To put it in context, the February PPI, released on March 18, came in higher than expected, indicating that US inflation remains stubborn. The response was almost immediate. Gold, for example, fell 3.74% to break the $5,000 support level, a move that caught many traders off guard.
The logic here is simple: Historically, investors flocked in droves during times of geopolitical instability gold as protection against inflation. But what’s interesting now is that this pattern appears to be shifting. So far, this step has not extended to crypto, but that does not mean that a crash is off the table.


To see why, you need to look at a few key things.
First, the gold sell-off is linked to the strengthening of the US dollar. While the Fed keeps interest rates stable and The US debt now stands at over $39 trillionThe interest rate on government bonds is starting to look a lot more attractive. In fact, returns have risen almost 10% since the start of the war, clearly taking attention away from gold.
On the crypto side, history tells a familiar story. A A stronger DXY usually means less love for risky assets. This means that as geopolitical tensions rise, risky assets start to feel less attractive. Meanwhile, a stronger dollar draws capital into bonds, which feel safer and now offer higher yields thanks to rising interest rates.
In this context the fall Coinbase Premium Index (CPI) is already hinting at this shift and showing why crypto could eventually follow gold’s lead.
Rising Bitcoin Shorts: Is a Crypto Crash Already Priced In?
Crowded trades during volatile markets can be a double-edged sword.
Currently, crypto is stuck in a tight ballpark, with Bitcoin [BTC] hovering around $70,000 with no major capital inflow in sight.

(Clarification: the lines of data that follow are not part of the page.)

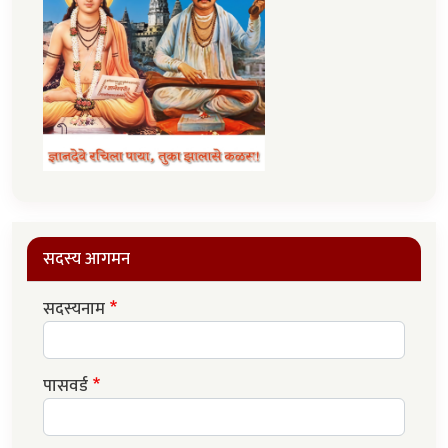
सदस्य आगमन
सदस्यनाम
पासवर्ड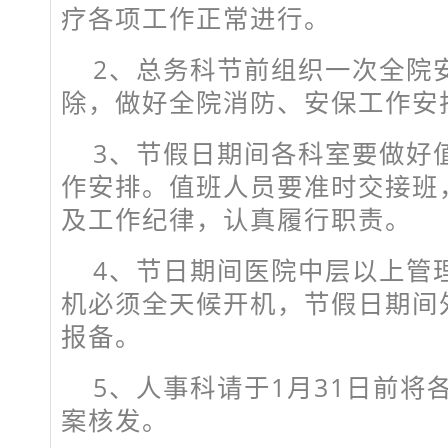
疗各项工作正常进行。
2、总务科节前组织一次全院
除，做好全院消防、安保工作安
3、节假日期间各科室要做好
作安排。值班人员要准时交接班
及工作纪律，认真履行职责。
4、节日期间医院中层以上管
机必须全天候开机，节假日期间
报备。
5、人事科请于1月31日前将
案核发。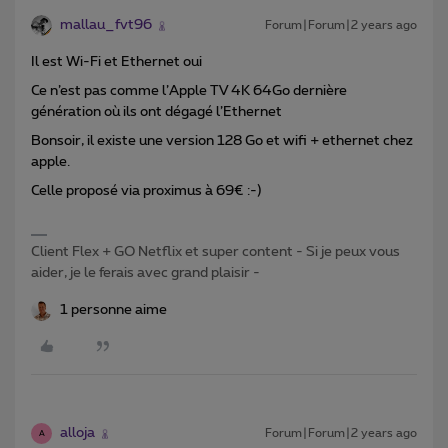
mallau_fvt96
Forum|Forum|2 years ago
Il est Wi-Fi et Ethernet oui
Ce n’est pas comme l’Apple TV 4K 64Go dernière
génération où ils ont dégagé l’Ethernet
Bonsoir, il existe une version 128 Go et wifi + ethernet chez
apple.
Celle proposé via proximus à 69€ :-)
Client Flex + GO Netflix et super content - Si je peux vous
aider, je le ferais avec grand plaisir -
1 personne aime
alloja
Forum|Forum|2 years ago
A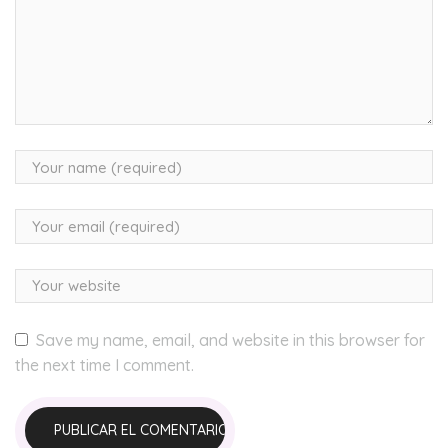
Save my name, email, and website in this browser for
the next time I comment.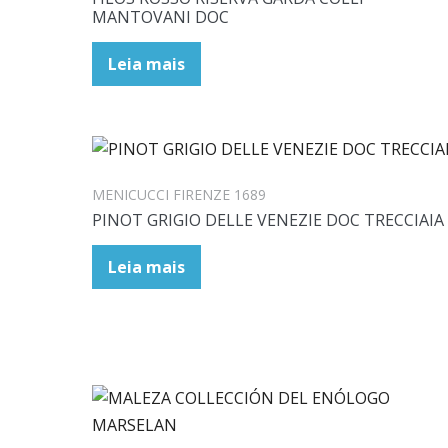
MANTOVANI DOC
Leia mais
MENICUCCI FIRENZE 1689
PINOT GRIGIO DELLE VENEZIE DOC TRECCIAIA
Leia mais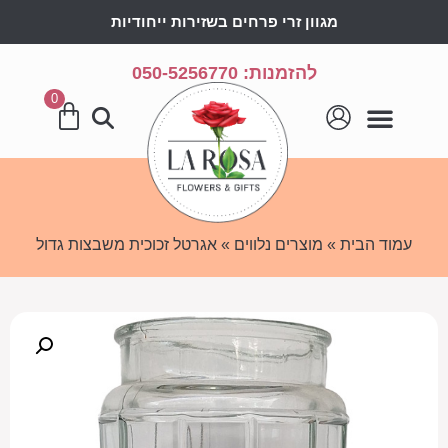
מגוון זרי פרחים בשזירות ייחודיות
להזמנות: 050-5256770
0
עמוד הבית
»
מוצרים נלווים
» אגרטל זכוכית משבצות גדול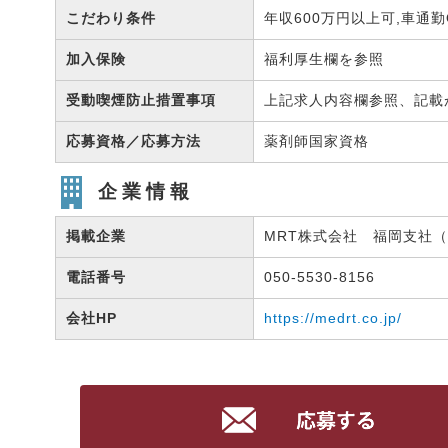
こだわり条件
年収600万円以上可,車通勤
加入保険
福利厚生欄を参照
受動喫煙防止措置事項
上記求人内容欄参照、記載
応募資格／応募方法
薬剤師国家資格
企業情報
掲載企業
MRT株式会社 福岡支社（有
電話番号
050-5530-8156
会社HP
https://medrt.co.jp/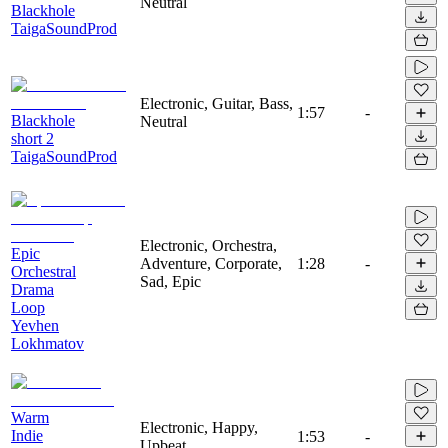
Neutral
Blackhole
TaigaSoundProd
Electronic, Guitar, Bass,
1:57
-
Blackhole
Neutral
short 2
TaigaSoundProd
Electronic, Orchestra,
Epic
Adventure, Corporate,
1:28
-
Orchestral
Sad, Epic
Drama
Loop
Yevhen
Lokhmatov
Warm
Electronic, Happy,
Indie
1:53
-
Upbeat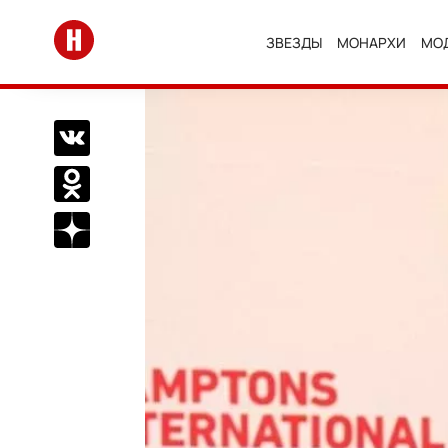
Перейти на главную
ЗВЕЗДЫ
МОНАРХИ
МО
Поделиться Вконтакте
Поделиться в Одноклассниках
Подписаться на нас в Дзен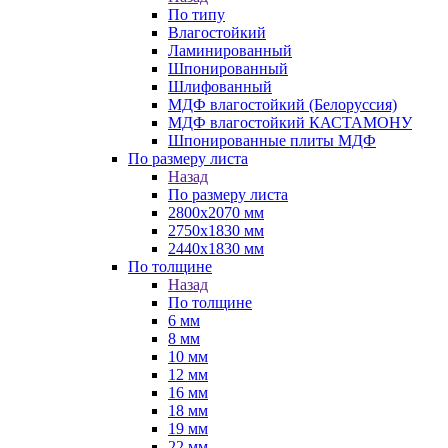
По типу
Влагостойкий
Ламинированный
Шпонированный
Шлифованный
МДФ влагостойкий (Белоруссия)
МДФ влагостойкий КАСТАМОНУ
Шпонированные плиты МДФ
По размеру листа
Назад
По размеру листа
2800х2070 мм
2750х1830 мм
2440х1830 мм
По толщине
Назад
По толщине
6 мм
8 мм
10 мм
12 мм
16 мм
18 мм
19 мм
22 мм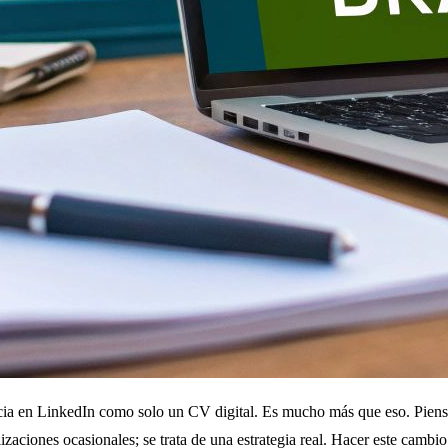
encia en LinkedIn como solo un CV digital. Es mucho más que eso. Piensa
izaciones ocasionales; se trata de una estrategia real. Hacer este cambi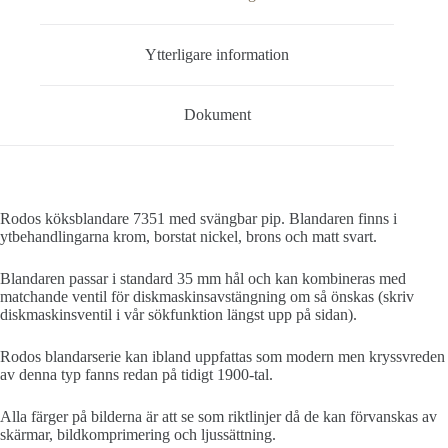
Ytterligare information
Dokument
Rodos köksblandare 7351 med svängbar pip. Blandaren finns i
ytbehandlingarna krom, borstat nickel, brons och matt svart.
Blandaren passar i standard 35 mm hål och kan kombineras med
matchande ventil för diskmaskinsavstängning om så önskas (skriv
diskmaskinsventil i vår sökfunktion längst upp på sidan).
Rodos blandarserie kan ibland uppfattas som modern men kryssvreden
av denna typ fanns redan på tidigt 1900-tal.
Alla färger på bilderna är att se som riktlinjer då de kan förvanskas av
skärmar, bildkomprimering och ljussättning.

Naturally, the liquidity clusters are piling up at different price levels, indicating that traders are preparing for a possible move.

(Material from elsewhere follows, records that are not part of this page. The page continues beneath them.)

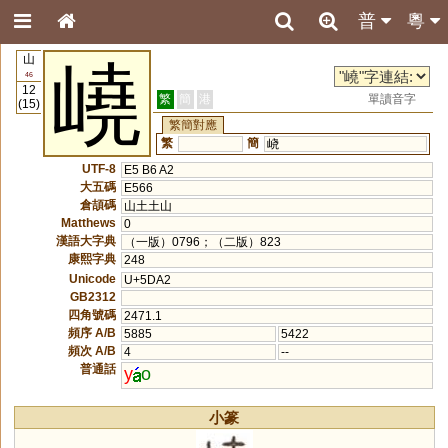
普
粵
山
嶢
46
12
繁
簡
港
單讀音字
(15)
繁簡對應
繁
簡
峣
UTF-8
E5 B6 A2
大五碼
E566
倉頡碼
山土土山
Matthews
0
漢語大字典
（一版）0796；（二版）823
康熙字典
248
Unicode
U+5DA2
GB2312
四角號碼
2471.1
頻序 A/B
5885
5422
頻次 A/B
4
--
普通話
y
o
小篆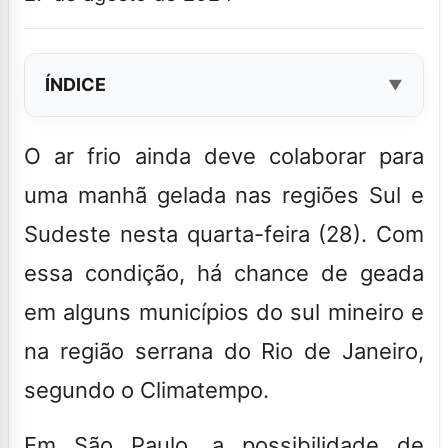
ÍNDICE
O
ar frio ainda deve colaborar para
uma manhã gelada nas regiões Sul e
Sudeste nesta quarta-feira (28).
Com
essa condição, há chance de geada
em alguns municípios do sul mineiro e
na região serrana do Rio de Janeiro,
segundo o Climatempo.
Em São Paulo, a possibilidade de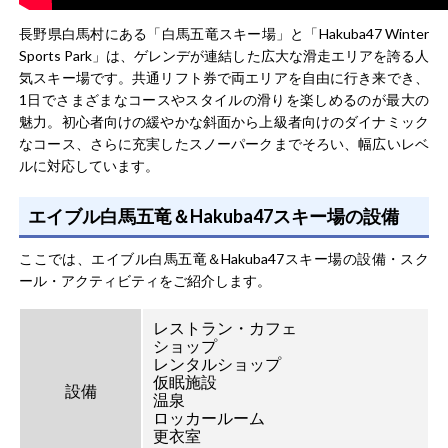
長野県白馬村にある「白馬五竜スキー場」と「Hakuba47 Winter
Sports Park」は、ゲレンデが連結した広大な滑走エリアを誇る人
気スキー場です。共通リフト券で両エリアを自由に行き来でき、
1日でさまざまなコースやスタイルの滑りを楽しめるのが最大の
魅力。初心者向けの緩やかな斜面から上級者向けのダイナミック
なコース、さらに充実したスノーパークまでそろい、幅広いレベ
ルに対応しています。
エイブル白馬五竜＆Hakuba47スキー場の設備
ここでは、エイブル白馬五竜＆Hakuba47スキー場の設備・スク
ール・アクティビティをご紹介します。
レストラン・カフェ
ショップ
レンタルショップ
仮眠施設
設備
温泉
ロッカールーム
更衣室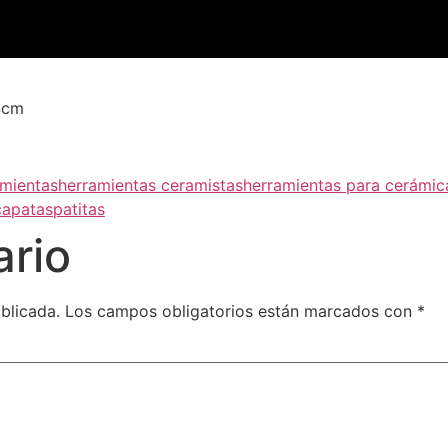
4cm
amientas
herramientas ceramistas
herramientas para cerámic
ca
patas
patitas
ario
blicada.
Los campos obligatorios están marcados con
*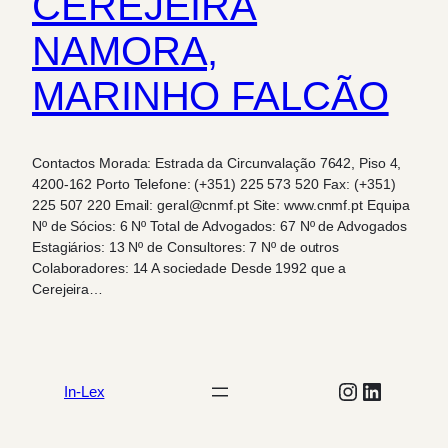
CEREJEIRA
NAMORA,
MARINHO FALCÃO
Contactos Morada: Estrada da Circunvalação 7642, Piso 4,
4200-162 Porto Telefone: (+351) 225 573 520 Fax: (+351)
225 507 220 Email: geral@cnmf.pt Site: www.cnmf.pt Equipa
Nº de Sócios: 6 Nº Total de Advogados: 67 Nº de Advogados
Estagiários: 13 Nº de Consultores: 7 Nº de outros
Colaboradores: 14 A sociedade Desde 1992 que a
Cerejeira…
Instagram
LinkedIn
In-Lex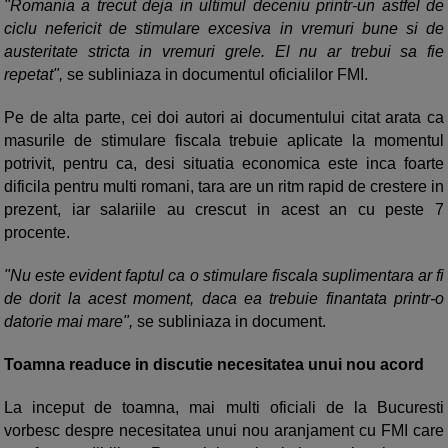
"Romania a trecut deja in ultimul deceniu printr-un astfel de
ciclu nefericit de stimulare excesiva in vremuri bune si de
austeritate stricta in vremuri grele. El nu ar trebui sa fie
repetat",
se subliniaza in documentul oficialilor FMI.
Pe de alta parte, cei doi autori ai documentului citat arata ca
masurile de stimulare fiscala trebuie aplicate la momentul
potrivit, pentru ca, desi situatia economica este inca foarte
dificila pentru multi romani, tara are un ritm rapid de crestere in
prezent, iar salariile au crescut in acest an cu peste 7
procente.
"Nu este evident faptul ca o stimulare fiscala suplimentara ar fi
de dorit la acest moment, daca ea trebuie finantata printr-o
datorie mai mare",
se subliniaza in document.
Toamna readuce in discutie necesitatea unui nou acord
La inceput de toamna, mai multi oficiali de la Bucuresti
vorbesc despre necesitatea unui nou aranjament cu FMI care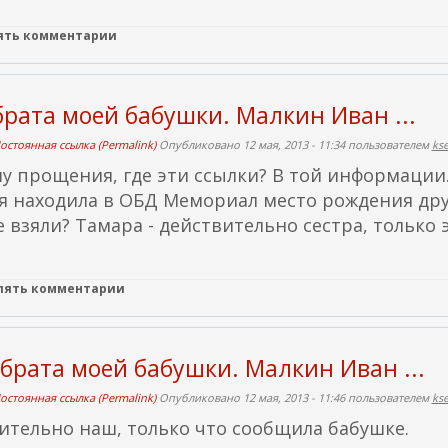
лять комментарии
брата моей бабушки. Малкин Иван ...
остоянная ссылка (Permalink)
Опубликовано 12 мая, 2013 - 11:34 пользователем
ks
шу прощения, где эти ссылки? В той информации
я находила в ОБД Мемориал место рождения др
е взяли? Тамара - действительно сестра, только 
влять комментарии
брата моей бабушки. Малкин Иван ...
остоянная ссылка (Permalink)
Опубликовано 12 мая, 2013 - 11:46 пользователем
ks
вительно наш, только что сообщила бабушке.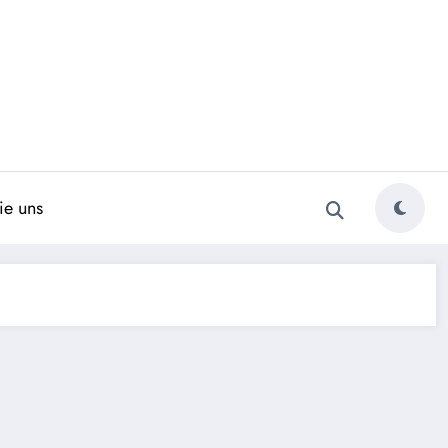
ie uns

As a backup to this, Glassnode data shows that perpetual funding is still clearly negative, confirming the bearish bias in the directional premium. Simply put, even though BTC has pulled off the lows, traders are still leaning toward shorting, leaving the market primed for potential pressure-driven upside.


But here’s where it gets interesting: Gold’s recent sell-off adds a twist and shows how exposed that the crypto market still is. With rising interest rates drawing capital back to traditional safe havens, and the Federal Reserve dismissing any talk of rate cuts, crypto traders remain in a predicament.

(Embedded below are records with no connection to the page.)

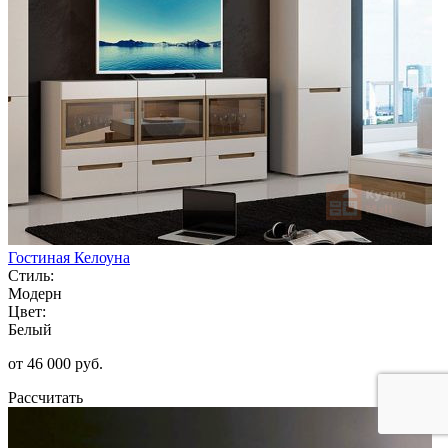
Гостиная Келоуна
Стиль:
Модерн
Цвет:
Белый
от 46 000 руб.
Рассчитать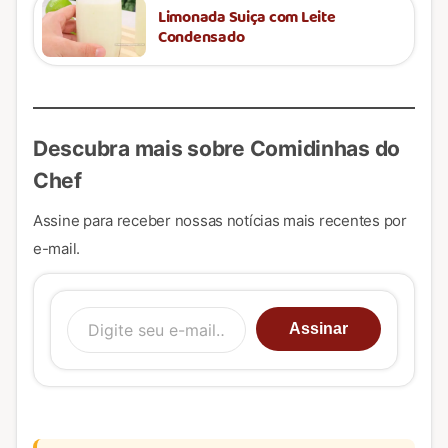
Limonada Suiça com Leite
Condensado
Descubra mais sobre Comidinhas do
Chef
Assine para receber nossas notícias mais recentes por
e-mail.
Digite seu e-mail…
Assinar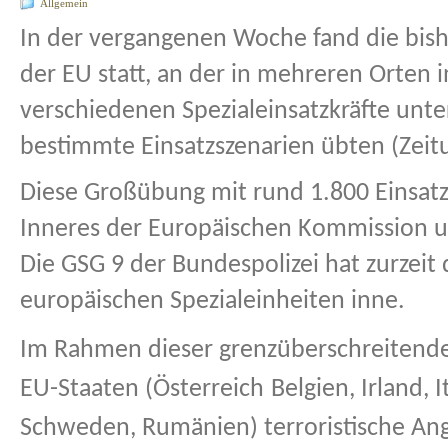
Allgemein
In der vergangenen Woche fand die bish
der EU statt, an der in mehreren Orten
verschiedenen Spezialeinsatzkräfte unte
bestimmte Einsatzszenarien übten (Zeit
Diese Großübung mit rund 1.800 Einsatz
Inneres der Europäischen Kommission u
Die GSG 9 der Bundespolizei hat zurzeit
europäischen Spezialeinheiten inne.
Im Rahmen dieser grenzüberschreitend
EU-Staaten (Österreich
Belgien, Irland, 
Schweden, Rumänien) terroristische Angr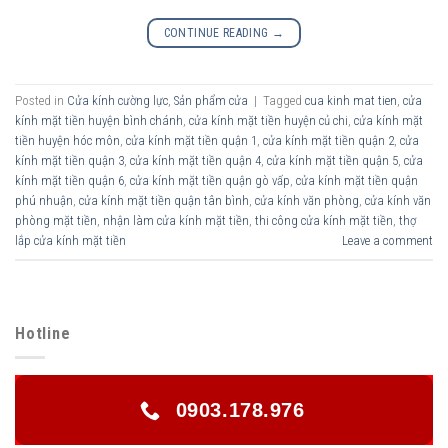
CONTINUE READING
→
Posted in
Cửa kính cường lực
,
Sản phẩm cửa
|
Tagged
cua kinh mat tien
,
cửa
kính mặt tiền huyện bình chánh
,
cửa kính mặt tiền huyện củ chi
,
cửa kính mặt
tiền huyện hóc môn
,
cửa kính mặt tiền quận 1
,
cửa kính mặt tiền quận 2
,
cửa
kính mặt tiền quận 3
,
cửa kính mặt tiền quận 4
,
cửa kính mặt tiền quận 5
,
cửa
kính mặt tiền quận 6
,
cửa kính mặt tiền quận gò vấp
,
cửa kính mặt tiền quận
phú nhuận
,
cửa kính mặt tiền quận tân bình
,
cửa kính văn phòng
,
cửa kính văn
phòng mặt tiền
,
nhận làm cửa kính mặt tiền
,
thi công cửa kính mặt tiền
,
thợ
lắp cửa kính mặt tiền
Leave a comment
Hotline
0903.178.976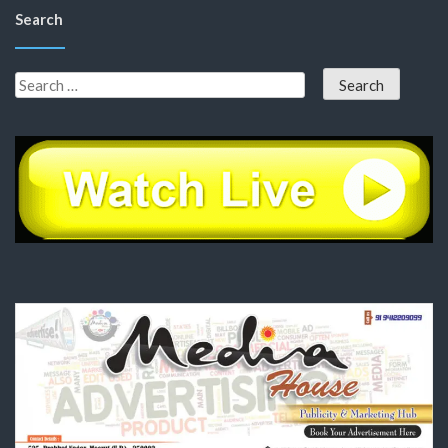
Search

In this context, the rising Bitcoin shorts don’t feel like a fluke.
Instead, they are more like strategic positioning. With the Coinbase Premium Index falling, limited capital inflows, BTC stuck near resistance, and a changing macro backdrop, everything points to a bearish bias in both technical and fundamental factors. What it comes down to? A crypto crash seems already priced in, and with the historical DXY-BTC correlation, it wouldn’t be surprising if history repeats itself.
Final summary
- Rising rates and a firmer DXY are drawing capital to safe havens, shaking confidence in gold.
- With Bitcoin nearing resistance, CPI falling, and technicals bearish, a crypto crash may already be priced in.